BlackHistoryMonth.org.uk shares listings of events throughout the year. Events in the North West can be found here.
A word to ponder
White Fragility
In response to race-related matters, White people may display behaviours that allow them to avoid meaningful engagement with the topic. This is termed “White fragility”. It includes defensive responses and emotions such as fear, anger, guilt, silence, arguing and withdrawal. Underpinning White fragility is a (possibly subconscious) belief in White superiority and White people’s entitlement to not experience racial stress. We are socialised to adopt these beliefs from a young age. White fragility behaviours, often provoked by discomfort, can be exhibited without the intention of being racist. However, their impact is to shut down conversations about racial inequality, which perpetuates the devastating consequences of racism for people who can’t live without being affected by their race.
The term was coined by White sociologist Robin DiAngelo, who wrote a book exploring why White people find it so hard to talk about race.
White fragility might look like:
A White person saying “I don’t see colour, so I’m not racist”

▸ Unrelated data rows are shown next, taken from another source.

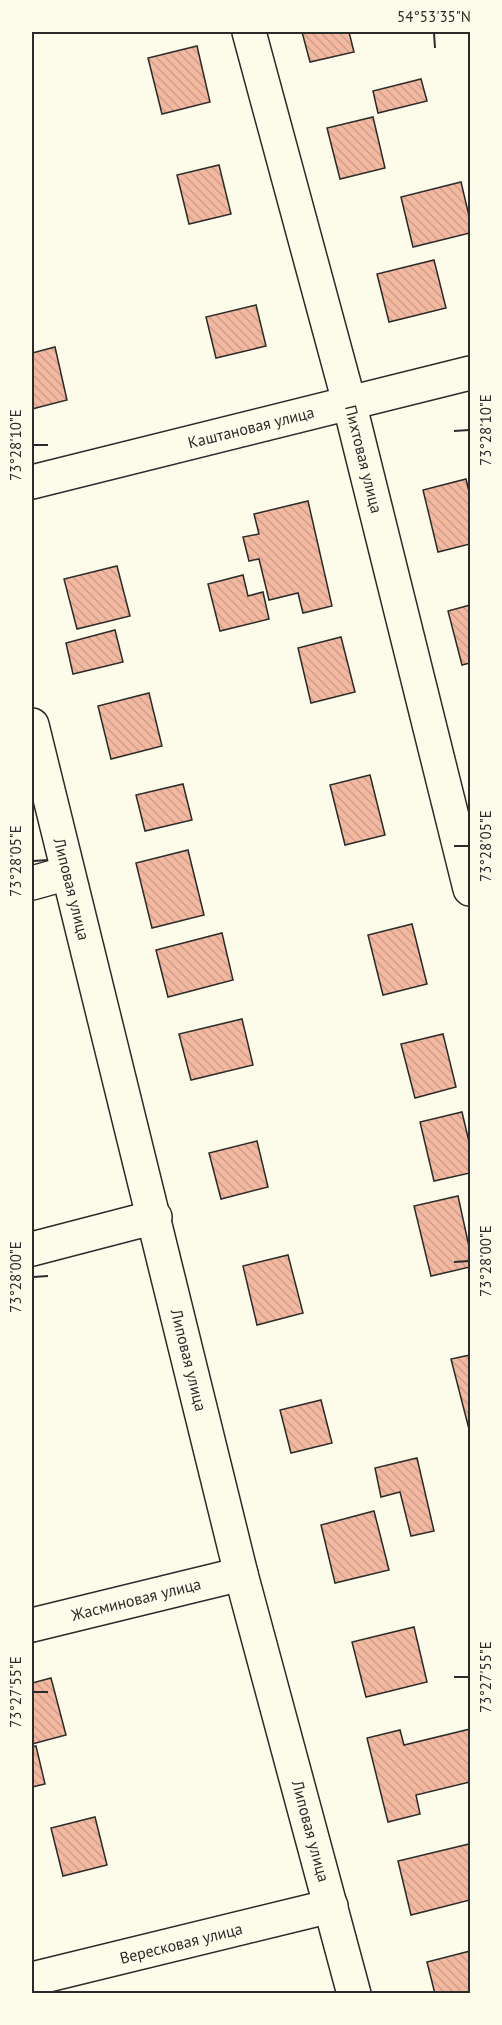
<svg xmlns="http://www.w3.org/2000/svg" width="502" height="2025" viewBox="0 0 502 2025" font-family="'PT Sans',sans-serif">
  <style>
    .building { fill: url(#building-back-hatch); stroke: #2b2b2b; stroke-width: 1.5 }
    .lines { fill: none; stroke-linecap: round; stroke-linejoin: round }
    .minor-casing { stroke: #2b2b2b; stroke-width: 36 }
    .minor { stroke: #fdfbea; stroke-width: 33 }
    .ticks { fill: none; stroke: #2b2b2b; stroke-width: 2 }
    .labels { text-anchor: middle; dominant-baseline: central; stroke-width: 4.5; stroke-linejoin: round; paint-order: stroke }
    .street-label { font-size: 16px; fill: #2b2b2b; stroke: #fdfbea }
    .neatline { fill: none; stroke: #2b2b2b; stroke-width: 2 }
    .ticks-label { font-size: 15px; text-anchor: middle; fill: #2b2b2b }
  </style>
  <defs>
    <pattern id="building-back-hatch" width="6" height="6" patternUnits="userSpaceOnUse" patternTransform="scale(1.5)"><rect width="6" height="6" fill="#f2b8a0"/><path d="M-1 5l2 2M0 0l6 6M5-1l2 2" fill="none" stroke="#d09e8a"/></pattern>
  </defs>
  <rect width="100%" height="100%" fill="#fdfbea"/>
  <g class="building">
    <polygon points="302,32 349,32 354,52 310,62"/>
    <polygon points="197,46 210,102 162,114 148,58"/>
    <polygon points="421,79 427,101 378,113 373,91"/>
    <polygon points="373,117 385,168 340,179 327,128"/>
    <polygon points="219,165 231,214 189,224 177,175"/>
    <polygon points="461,182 470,220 470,233 413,247 401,197"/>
    <polygon points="434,260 446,308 389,322 377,274"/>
    <polygon points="256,305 266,346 216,358 206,317"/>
    <polygon points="55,347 67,400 32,409 32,353"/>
    <polygon points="466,479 470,496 470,544 438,552 423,490"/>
    <polygon points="308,501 332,606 303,613 298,593 269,600 259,559 249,561 243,537 259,534 254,514"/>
    <polygon points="117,566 130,616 77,629 64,579"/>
    <polygon points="243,575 248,596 263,592 269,619 220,631 208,584"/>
    <polygon points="470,605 470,663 462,665 448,611"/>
    <polygon points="115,630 123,662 73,674 66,643"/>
    <polygon points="341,637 355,692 311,703 298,648"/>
    <polygon points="149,693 162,746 111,759 98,706"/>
    <polygon points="370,775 385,835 345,845 330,785"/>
    <polygon points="183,784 192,820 145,831 136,795"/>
    <polygon points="188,850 204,915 152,928 136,863"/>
    <polygon points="412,924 427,984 383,995 368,935"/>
    <polygon points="222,933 233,980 168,997 156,950"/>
    <polygon points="242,1019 253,1065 191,1080 179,1034"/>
    <polygon points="443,1034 456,1087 415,1098 401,1044"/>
    <polygon points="462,1112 470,1146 470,1173 434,1181 420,1122"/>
    <polygon points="257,1141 268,1187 221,1199 209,1153"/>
    <polygon points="458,1196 470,1251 470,1267 431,1276 414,1206"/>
    <polygon points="288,1255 303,1313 257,1325 243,1266"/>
    <polygon points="470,1355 470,1433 451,1359"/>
    <polygon points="321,1400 332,1443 291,1453 280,1410"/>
    <polygon points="417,1458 434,1531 411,1536 400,1492 381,1497 375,1468"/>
    <polygon points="374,1511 389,1570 335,1583 321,1525"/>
    <polygon points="414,1627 427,1682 366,1697 352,1642"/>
    <polygon points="51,1678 66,1735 32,1744 32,1683"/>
    <polygon points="470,1729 470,1782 416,1795 420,1814 388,1822 367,1738 400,1730 404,1745"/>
    <polygon points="36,1746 45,1784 32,1787 32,1747"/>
    <polygon points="95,1817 107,1865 63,1876 51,1828"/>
    <polygon points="469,1844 470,1900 411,1915 398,1861"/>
    <polygon points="470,1951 470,1994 435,1994 427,1962"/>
  </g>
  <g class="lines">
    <defs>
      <g id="minor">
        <polyline points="249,32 349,402 470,889"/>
        <polyline points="32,482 470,373"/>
        <polyline points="32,725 241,1574 354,1994"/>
        <polyline points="32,883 68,873"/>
        <polyline points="32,1249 155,1217"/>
        <polyline points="32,1625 241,1574"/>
        <polyline points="32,1979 331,1906"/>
      </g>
    </defs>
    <use href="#minor" class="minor-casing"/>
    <use href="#minor" class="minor"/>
  </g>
  <path class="ticks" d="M434 33 435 48M454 431 469 430M33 445H48M454 846H469M33 861 48 860M454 1262 469 1261M33 1277 48 1276M454 1677H469M33 1692H48"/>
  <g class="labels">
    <g class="street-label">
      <text transform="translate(251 427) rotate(-14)">Каштановая улица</text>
      <text transform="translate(364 459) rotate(76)">Пихтовая улица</text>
      <text transform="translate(72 889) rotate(76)">Липовая улица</text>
      <text transform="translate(189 1360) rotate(76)">Липовая улица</text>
      <text transform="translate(136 1599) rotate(-14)">Жасминовая улица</text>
      <text transform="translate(311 1831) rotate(75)">Липовая улица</text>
      <text transform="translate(181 1943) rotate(-14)">Вересковая улица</text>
    </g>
  </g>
  <rect width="502" height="2025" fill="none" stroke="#fdfbea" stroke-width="66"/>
  <rect x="33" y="33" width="436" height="1959" class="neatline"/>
  <g class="ticks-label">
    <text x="434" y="22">54°53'35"N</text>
    <text transform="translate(486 430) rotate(-90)" y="5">73°28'10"E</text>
    <text transform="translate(16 445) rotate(-90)" y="5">73°28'10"E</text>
    <text transform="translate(486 846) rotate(-90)" y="5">73°28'05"E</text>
    <text transform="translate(16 861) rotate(-90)" y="5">73°28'05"E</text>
    <text transform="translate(486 1261) rotate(-90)" y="5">73°28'00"E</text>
    <text transform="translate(16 1277) rotate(-90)" y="5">73°28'00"E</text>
    <text transform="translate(486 1677) rotate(-90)" y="5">73°27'55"E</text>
    <text transform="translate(16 1692) rotate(-90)" y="5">73°27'55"E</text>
  </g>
</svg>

Avoiding a topic about racism because it makes the White person feel uncomfortable
A White person saying “I have a Black friend/relative so I’m not racist”
A White person crying rather than engaging with a discussion about racism
A White person stating that "Racism ended with slavery”
Suggested reflections
What feelings do I have about the term “White fragility”? Do I resist the term, and is that itself a display of “White fragility”?
Does “White fragility” explain behaviours I have expressed or witnessed?
During a conversation about race-related matters, have I exhibited behaviours that had the effect of distracting from, silencing, denying, explaining or excusing what was being discussed?